Muslims against the "mega-mosque" once included a group called "Sunni Friends of Newham," who warned that the TJ plan would discriminate against Muslims unaffiliated with the movement, alienate non-Muslims, and radicalize Muslim youth. The Muslim antagonists to the TJ campaign – knowing all too well the reality of Deobandi extremism in South Asia – collected 2,500 signatures on a petition against the "mega-mosque" but faded from the scene, apparently because of TJ pressure.
MegaMosqueNoThanks, an organization led by Craig, has most recently called attention to TJ's failure to abide by its 2011 voluntary and binding undertaking made to Newham Council. To emphasize, TJ pledged to produce a valid planning application before February of this year. The movement did not carry out its agreed duties. Craig has said, "Not for the first time TJ has failed to keep an undertaking. The group has an history of breaking planning laws, flouting building regulations and breaching solemn agreements. Its track record is one of negligence and irresponsibility. We are urging Newham Council to move them off the site and to knock down the buildings."
Craig and other non-Muslims challenging TJ and the "mega-mosque" should be supported by Muslims concerned about preventing alienation between non-Muslims and them. The continuing penetration of Deobandism is a problem everywhere South Asian Muslims are found. In Afghanistan and Pakistan the Deobandi-inspired Taliban wage open terrorism. India's Muslim minority of 160 million is divided as the Deobandis have seized positions in community institutions. Bangladesh is the scene of annual TJ assemblies drawing millions of participants. TJ and other Deobandi agents claim to have taken over a majority of UK mosques.
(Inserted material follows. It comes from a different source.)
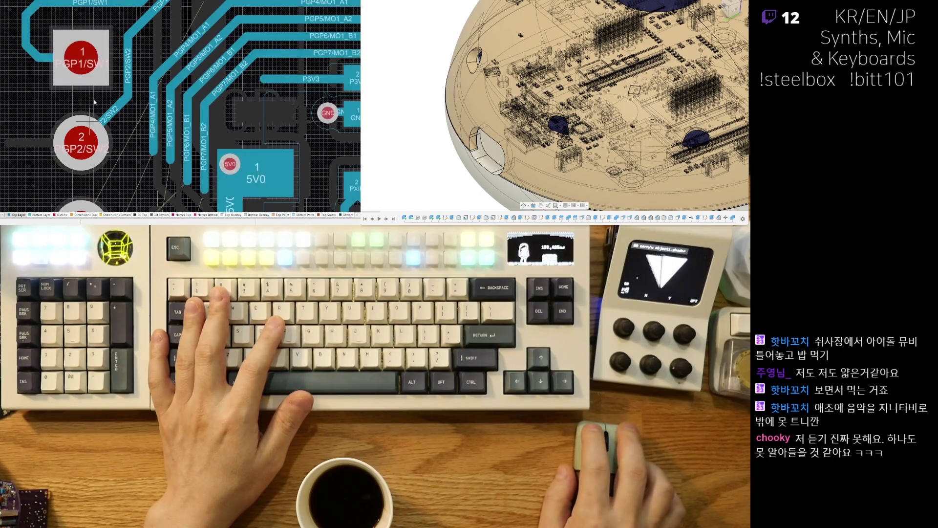
pyautogui.scroll(1, 144, 55)
pyautogui.scroll(1, 142, 58)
In the U.S., the influence of Deobandism and of the Pakistani jihadist followers of Abu'l Ala Mawdudi (1903-79) predominates among South Asian Muslims, who account for a plurality of American Muslims. Marcia Hermansen of Loyola University in Chicago has written that followers of Barelvism --the majority trend among Muslims in the Indian subcontinent and the South Asian Sunni communities abroad -- have given up organizing a body to represent their interests in America. Barelvis are traditionalists opposed to Deobandism, and who support instead Sufi spirituality and who proclaim loyalty to non-Muslim authorities. According to Hermansen, their "failure may have occurred as a result of factors specific to the Muslim subculture in the United States, for example, the fact that most community organizations were already controlled by anti-Sufi Islamists" -- an assessment that is unfortunately accurate.
Alan Craig and others drew a necessary line against TJ and Deobandi penetration of European Islam in denouncing the "mega-mosque." Their current demand is legally sound. The debris of the "mega-mosque" imposture should be cleared away from West Ham before the end of next month and the beginning of the Olympics. It is a blight on London, and on the standing of moderate, traditional, and conventional British Muslims.